Defendants the County of Delaware and the Delaware County Board of Judges have filed separate motions to dismiss, but because their arguments overlap, their motions will be addressed herein.
Plaintiff's Monell claim fails here as well. Even when construed liberally, Plaintiff's allegations do not suggest that the County of Delaware or the Board of Judges violated a specific constitutionally-protected right, or that a specific policy caused the constitutional violation. See Johnson v. City of Phila., 397 F.Supp.3d at 709. Accordingly, the claim against the County of Delaware and the Board of Judges will be dismissed.

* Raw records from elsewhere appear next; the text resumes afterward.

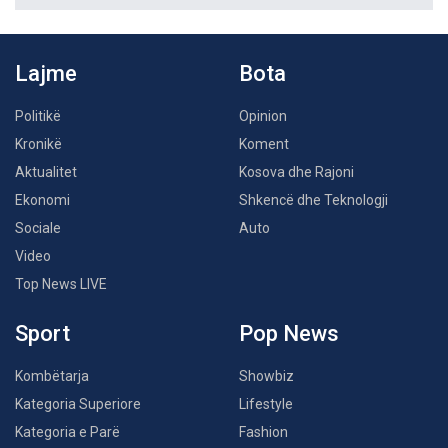
Lajme
Bota
Politikë
Opinion
Kronikë
Koment
Aktualitet
Kosova dhe Rajoni
Ekonomi
Shkencë dhe Teknologji
Sociale
Auto
Video
Top News LIVE
Sport
Pop News
Kombëtarja
Showbiz
Kategoria Superiore
Lifestyle
Kategoria e Parë
Fashion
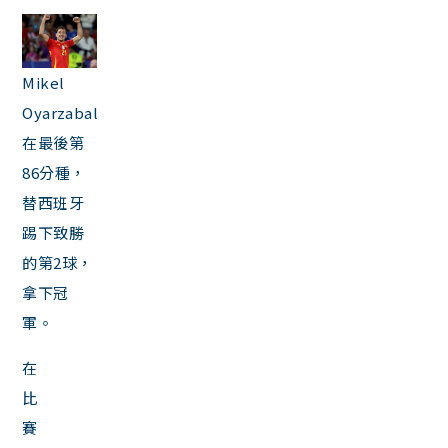
Mikel
Oyarzabal
在最後第
86分種，
替西班牙
踢下致勝
的第2球，
拿下冠
軍。
在
比
賽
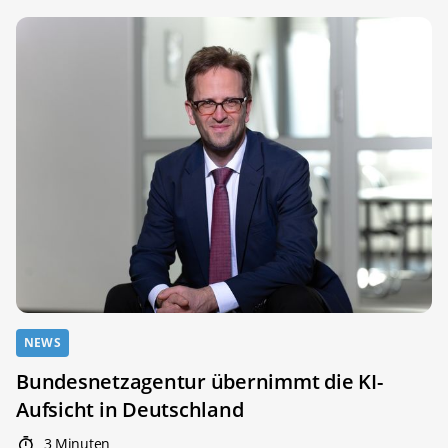
NEWS
Bundesnetzagentur übernimmt die KI-
Aufsicht in Deutschland
3 Minuten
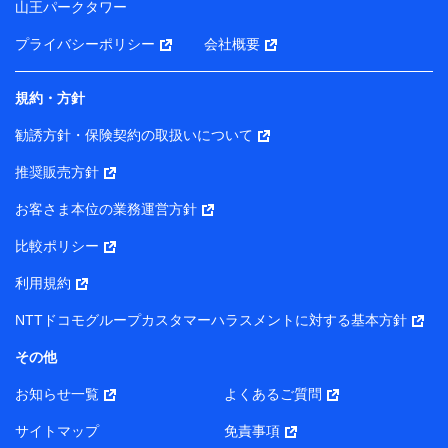
山王パークタワー
ータを分析して、お客さまの趣味・嗜好・傾向に応じた
サービス・商品等に関するご提案や広告の配信等を行う
プライバシーポリシー
会社概要
ことがあります。）
各種セミナーの開催のため
コンサルティングサービスの実施のため
規約・方針
アンケートやキャンペーン等の実施のため
上記に係る案内・手続き・管理等付帯業務を行うため
勧誘方針・保険契約の取扱いについて
【当該個人データの管理について責任を有する者の名称・住
推奨販売方針
所・代表者名】
お客さま本位の業務運営方針
当該個人データを取り扱う各共同利用者（詳細は次のとお
り）
比較ポリシー
東京都千代田区永田町2丁目11番1号 山王パークタワー
利用規約
株式会社NTTドコモ・フィナンシャルグループ 代表取締役
社長 廣井 孝史
NTTドコモグループカスタマーハラスメントに対する基本方針
東京都中央区日本橋人形町2-14-10 アーバンネット日本橋
その他
ビル 3F
お知らせ一覧
よくあるご質問
株式会社ドコモ・インシュアランス 代表取締役社長 吉
村 忠義
サイトマップ
免責事項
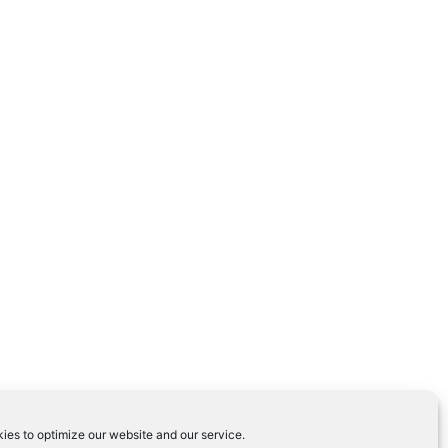
ies to optimize our website and our service.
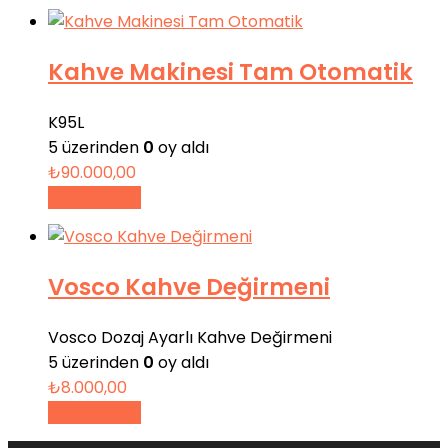
Kahve Makinesi Tam Otomatik
K95L
5 üzerinden
0
oy aldı
₺
90.000,00
Sepete Ekle
Vosco Kahve Değirmeni
Vosco Dozaj Ayarlı Kahve Değirmeni
5 üzerinden
0
oy aldı
₺
8.000,00
Sepete Ekle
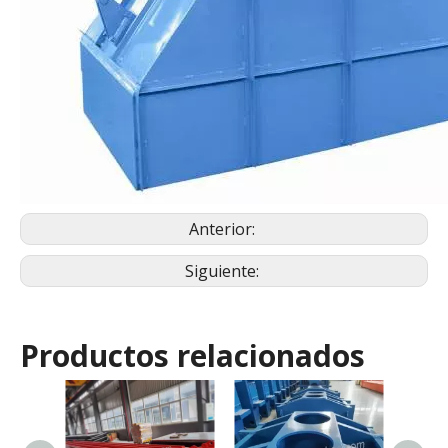
Anterior:
Siguiente:
Productos relacionados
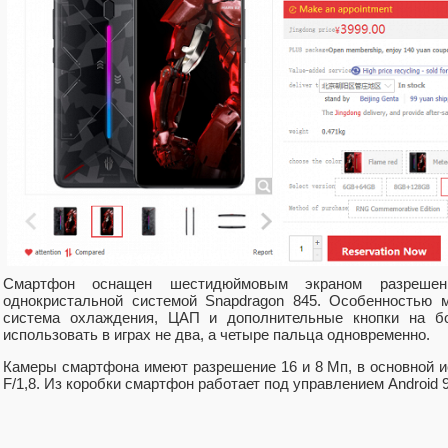
Смартфон оснащен шестидюймовым экраном разреше
однокристальной системой Snapdragon 845. Особенностью 
система охлаждения, ЦАП и дополнительные кнопки на бо
использовать в играх не два, а четыре пальца одновременно.
Камеры смартфона имеют разрешение 16 и 8 Мп, в основной и
F/1,8. Из коробки смартфон работает под управлением Android 9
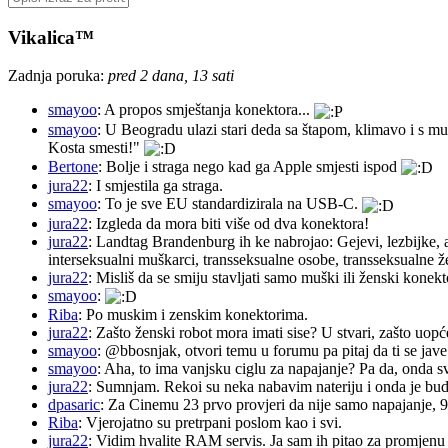
Vikalica™
Zadnja poruka:
pred 2 dana, 13 sati
smayoo
: A propos smještanja konektora...
smayoo
: U Beogradu ulazi stari deda sa štapom, klimavo i s mu
Kosta smesti!"
Bertone
: Bolje i straga nego kad ga Apple smjesti ispod
jura22
: I smjestila ga straga.
smayoo
: To je sve EU standardizirala na USB-C.
jura22
: Izgleda da mora biti više od dva konektora!
jura22
: Landtag Brandenburg ih ke nabrojao: Gejevi, lezbijke, 
interseksualni muškarci, transseksualne osobe, transseksualne 
jura22
: Misliš da se smiju stavljati samo muški ili ženski konekt
smayoo
:
Riba
: Po muskim i zenskim konektorima.
jura22
: Zašto ženski robot mora imati sise? U stvari, zašto uopć
smayoo
: @bbosnjak, otvori temu u forumu pa pitaj da ti se jave
smayoo
: Aha, to ima vanjsku ciglu za napajanje? Pa da, onda s
jura22
: Sumnjam. Rekoi su neka nabavim nateriju i onda je budu 
dpasaric
: Za Cinemu 23 prvo provjeri da nije samo napajanje, 
Riba
: Vjerojatno su pretrpani poslom kao i svi.
jura22
: Vidim hvalite RAM servis. Ja sam ih pitao za promjenu ba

Plaintiff will be granted leave to amend this claim against the County of Delaware. Plaintiff will not be granted leave to amend the complaint against the Board of Judges. Because the Board of Judges is part of the Delaware County Court of Common Pleas, which is part of the Unified Judicial System of Pennsylvania pursuant to 42 Pa. Cons. Stat. § 301(4), Eleventh Amendment immunity applies and the case against the Board of Judges will be dismissed with prejudice. See supra section IV.B.
The Board of Judges appears to argue that they are entitled to judicial immunity. However, the only allegation with respect to the Board of Judges is that the “the agents and representatives of the county conspired to deprive Plaintiff of a fair trial with a fair judge and it is believed that this was an established policy and practice of the County and the Board of Judges of the County.” Compl. ¶ 171. Because it is not clear whether the Board of Judges was acting in a judicial or in an administrative capacity from Plaintiff's allegations, the Court will decline to find that judicial immunity applies to the Board of Judges at this time.
V. CONCLUSION
For the foregoing reasons, Defendants' motions will be granted. Defendants Mary Mann, Michelle Deery, Katayoun Copeland, William Judge, Judge Whelan, the Pennsylvania Department of Human Services, Secretary Teresa D. Miller, Jessica Keith, Patrick Marano, Judge Michael Coll, Judge James Bradley, and the Delaware County Board of Judges will be dismissed from this action with prejudice. Defendant will be granted leave to amend his Monell claims against the County of Delaware and The GEO Group, Inc.